Ein scheußlich hektischer Tag liegt hinter einem: Die Aufgaben wuchsen ihm fast über den Kopf, er sollte zwei Dinge gleichzeitig tun oder möglichst schon ... gestern erledigt haben. Dazu klingelte scheinbar ununterbrochen das Telefon. "Bestimmt vergesse ich was Wichtiges und bestimmt auch mich!", schießt ihm durch den Kopf.
Oder, anderes Beispiel, es waren heute wieder die ewig gleichen Handgriffe: Die Teile aus einer Box sind verarbeitet und die fertigen Produkte sitzen - Ergebnis ihrer Arbeit - schön aufgeschichtet auf der Palette. Aber bevor sie auch nur die Hände mit einem befreiten Seufzen in den Schoß legen kann, rollt schon die nächste mit neuen Teilen gefüllte Box an ihren Arbeitsplatz.

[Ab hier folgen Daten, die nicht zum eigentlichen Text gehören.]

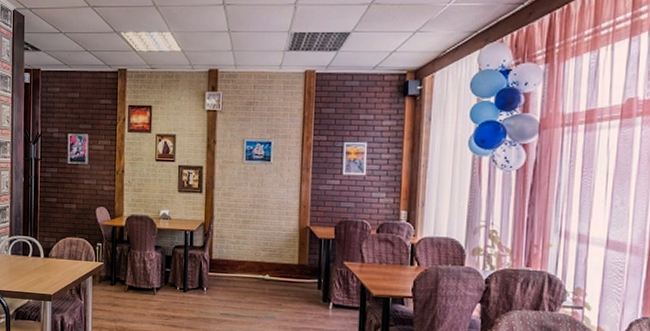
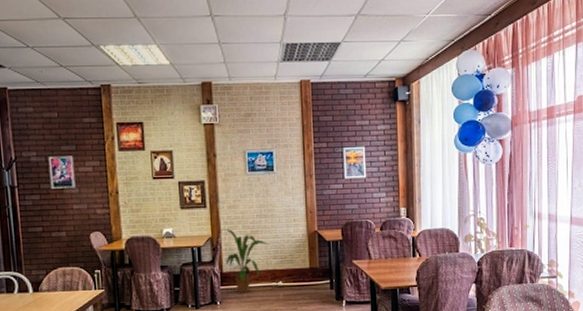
house plant: none [215,216,260,282] -> present [222,229,269,293]

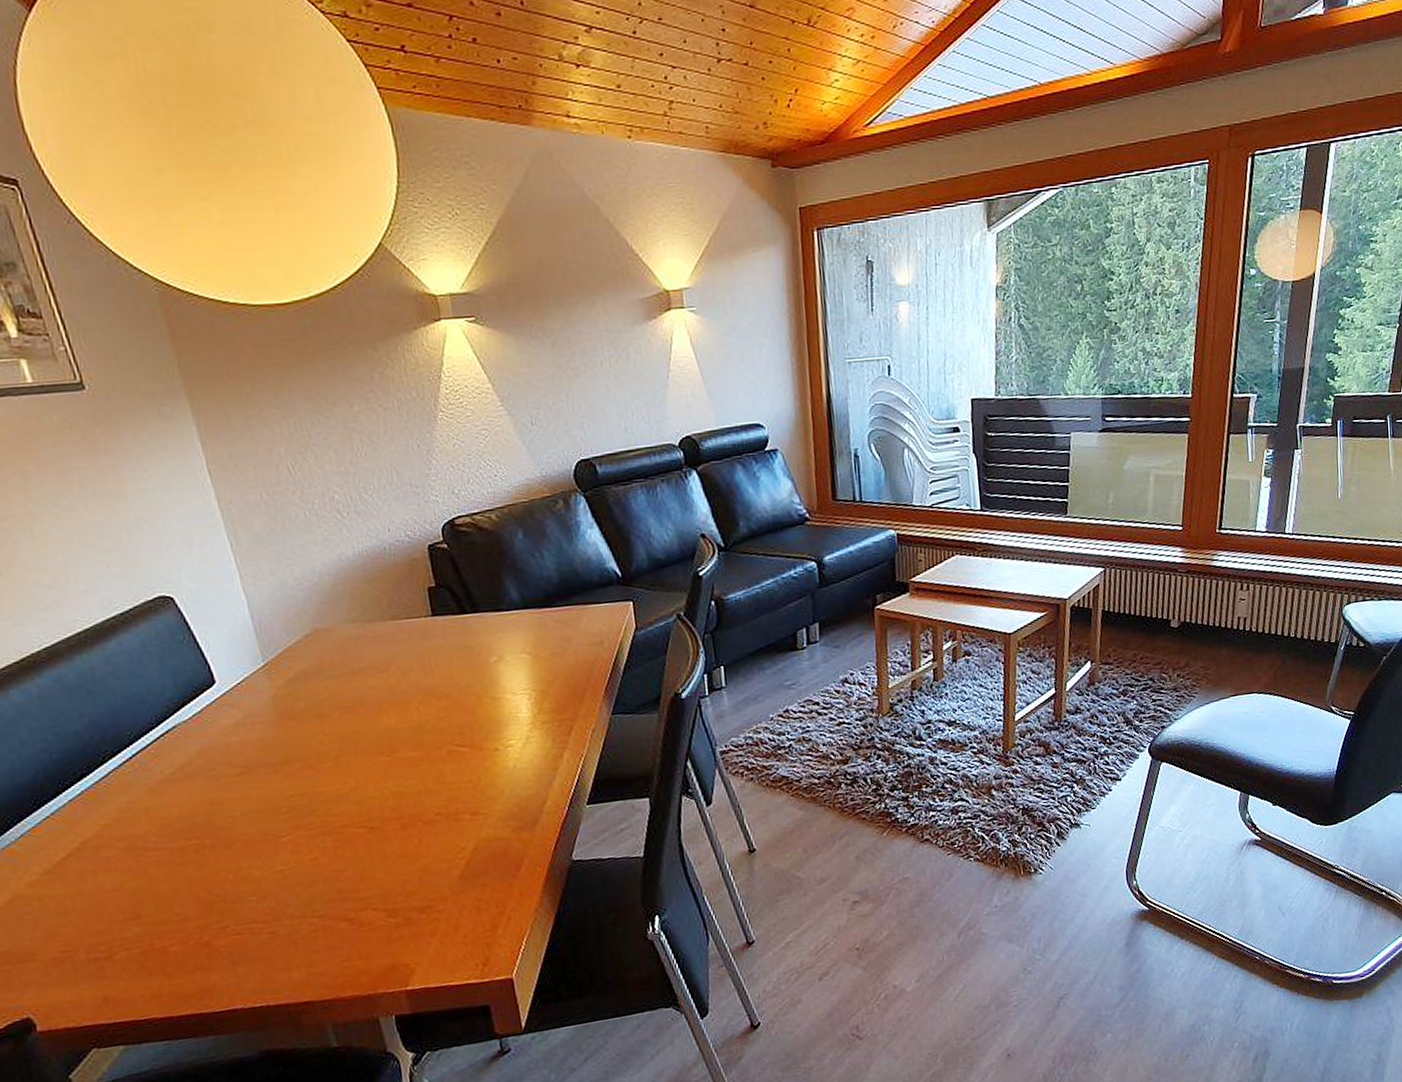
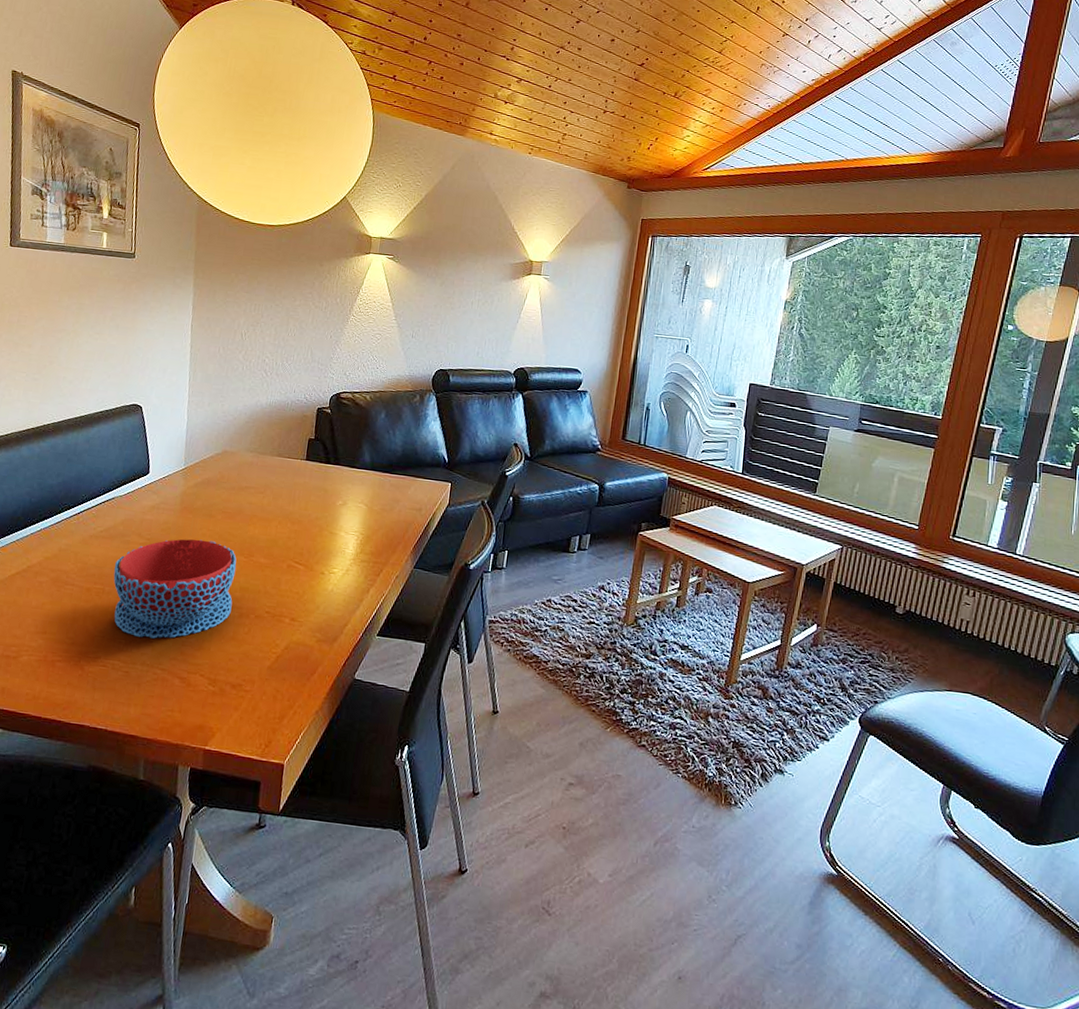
bowl: none [207,746,390,889] -> present [113,539,237,639]

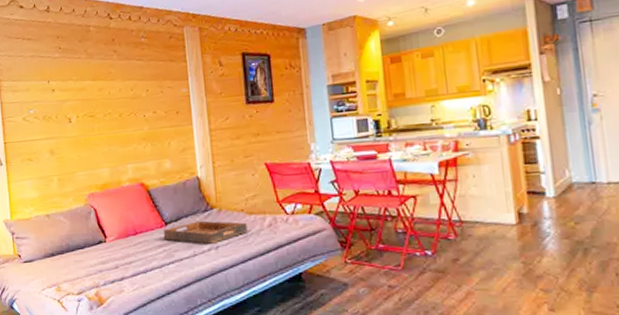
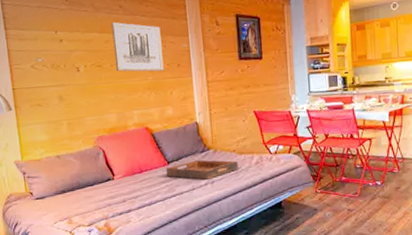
wall art: none [105,68,161,122] -> present [111,21,164,72]

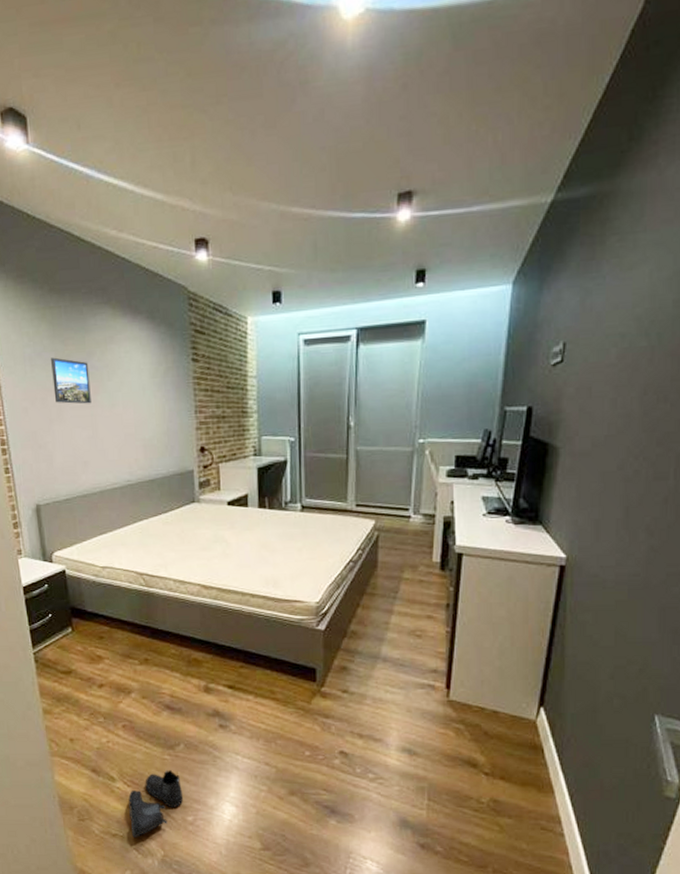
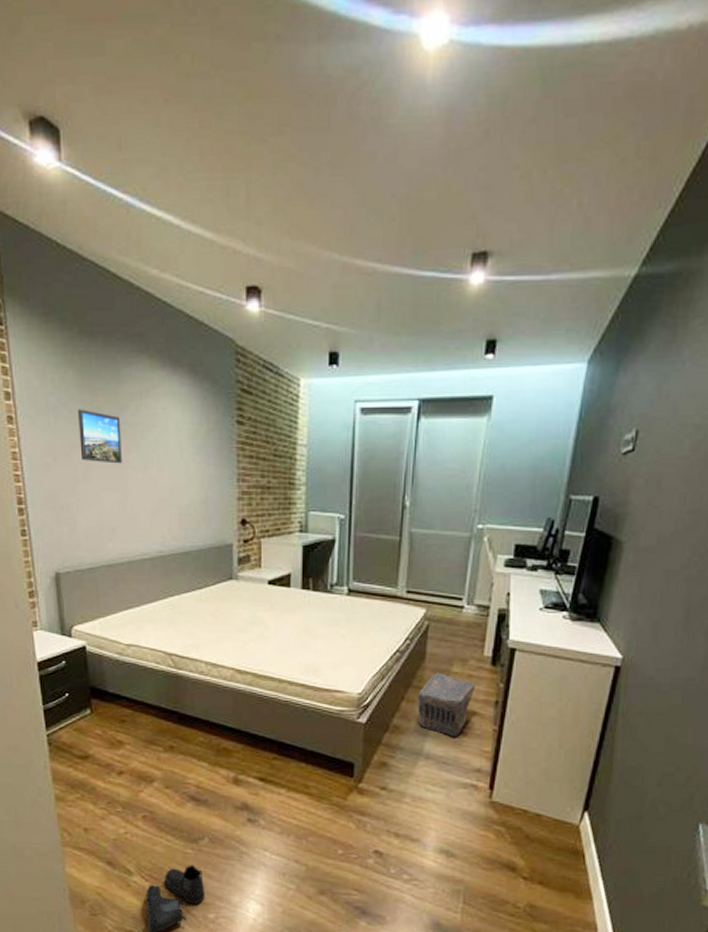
pouch: none [371,579,427,640] -> present [416,672,476,737]

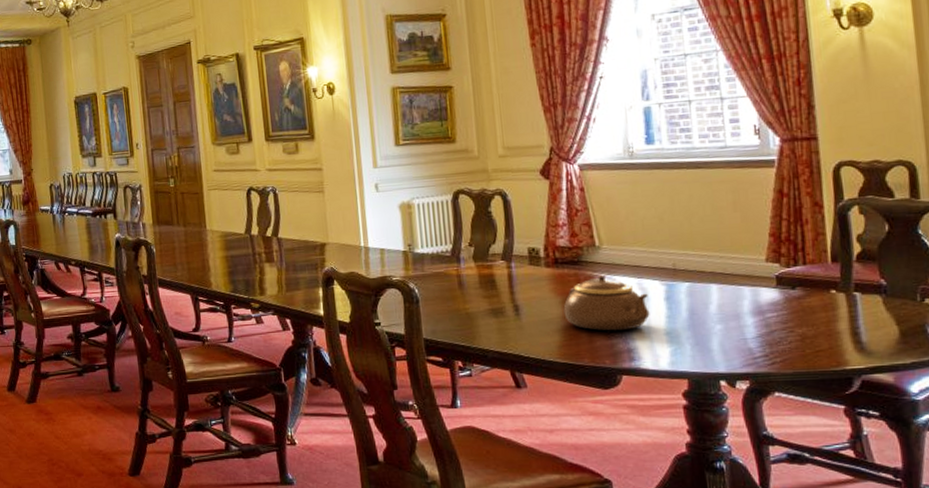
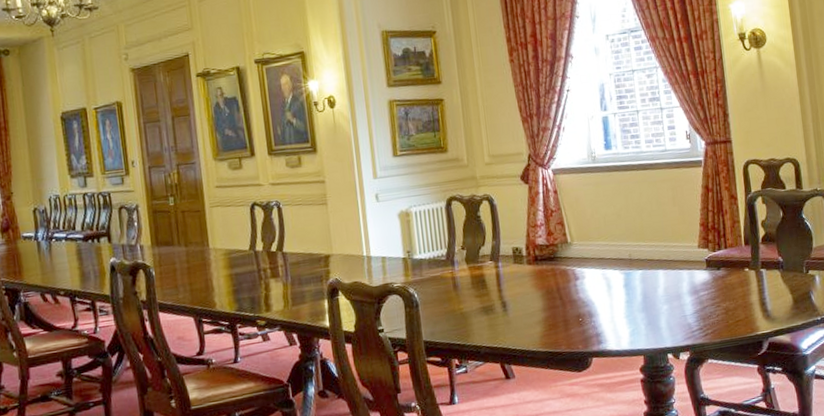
teapot: present [563,274,650,331] -> none [543,268,613,319]

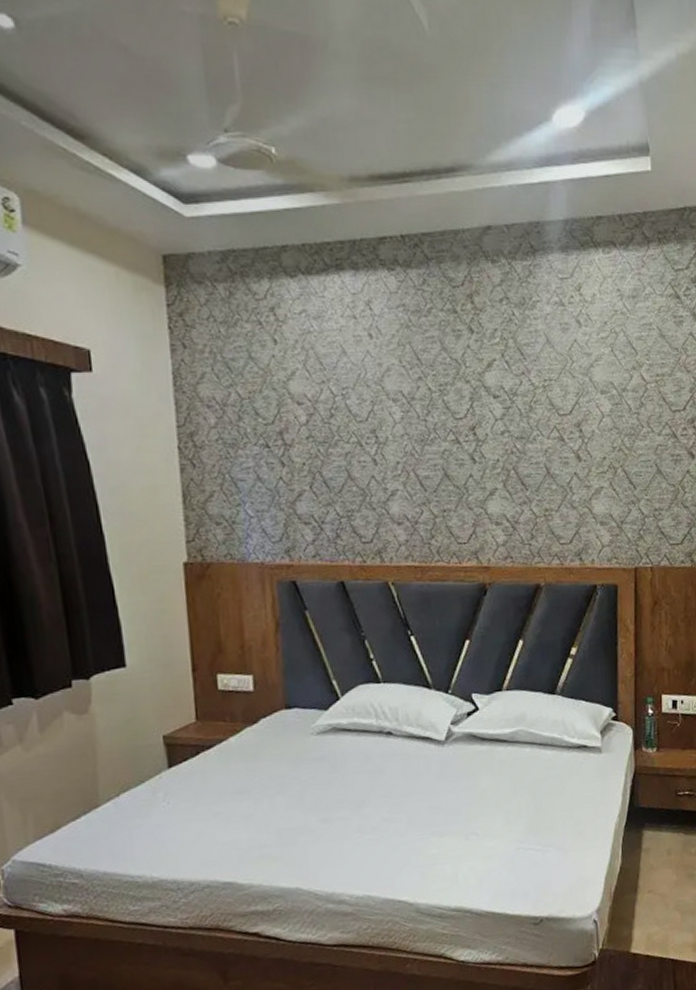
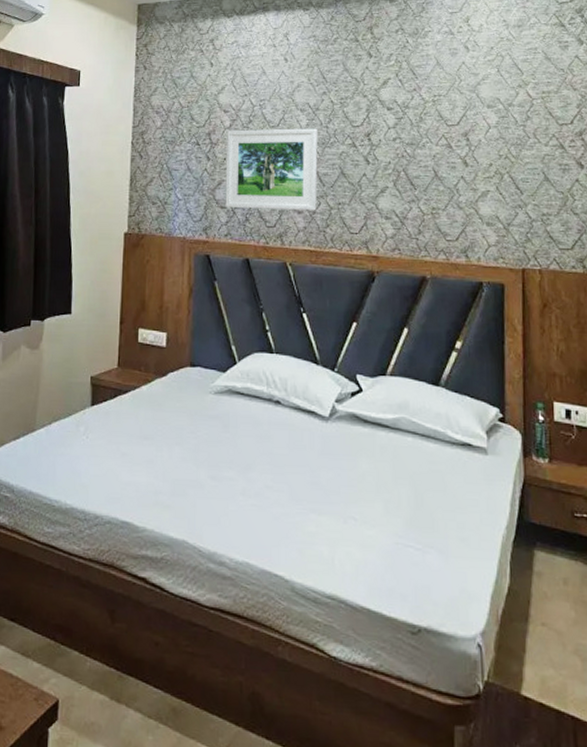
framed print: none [304,422,419,524] -> present [225,128,318,211]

Oder - noch ein Beispiel - Grade war ein ganzer Berg Wäsche gewaschen, zum Trocknen aufgehängt und gebügelt; doch bevor sie sich recht am Duft frischgebügelter Wäsche und ihrer schön gestapelten Ordnung freuen kann, geht die Alltagsroutine wieder von vorne los. ...
Und ich selber? Ein Freund fragt mich, wie mir's denn ginge. Ich antworte, dass ich oft gar nicht mehr richtig zu mir käme vor lauter Arbeit. Und heimlich bin ich fast ein bisschen stolz darauf, so "wichtig" zu sein. Er meint dann, seine Arbeit ließe ihm eigentlich ziemlich viel Zeit für sich. Das macht mich ein wenig neidisch und zugleich denke ich, dass er seine Pflichten wohl doch etwas zu lässig nimmt. ...
Weil ich ständig darauf angewiesen bin, dass andere mich für meine Leistung anerkennen, deshalb komme ich nicht raus aus dem Stress. Dabei ginge es auch anders.
Ein Psalmwort hat mich drauf gebracht: (Ps 127, V2) Es ist umsonst, dass ihr früh aufsteht und hernach lange sitzet und esset euer Brot mit Sorgen; denn seinen Freunden gibt´s der Herr im Schlaf.
Ich müsste mir also meine Anerkennung, meine Daseinsberechtigung nicht verdienen wie meinen Lebensunterhalt? Ohne mein Zutun - eben 'im Schlaf' - bin ich wer, ja und nicht irgendwer, sondern Gottes 'Freund'.
Natürlich meint dieses Wort nicht, dass sich meine Arbeit über Nacht wie von selbst erledigt. Aber Unerledigtes kann dann eben auch einmal liegen bleiben, bevor ich selbst 'erledigt' bin. Und ich wäre den Zwang los, mich vor anderen dauernd mit meiner Leistung darzustellen. Mein Hunger nach Anerkennung wäre schon gestillt: Bei Gott gelte ich als 'Freund' ...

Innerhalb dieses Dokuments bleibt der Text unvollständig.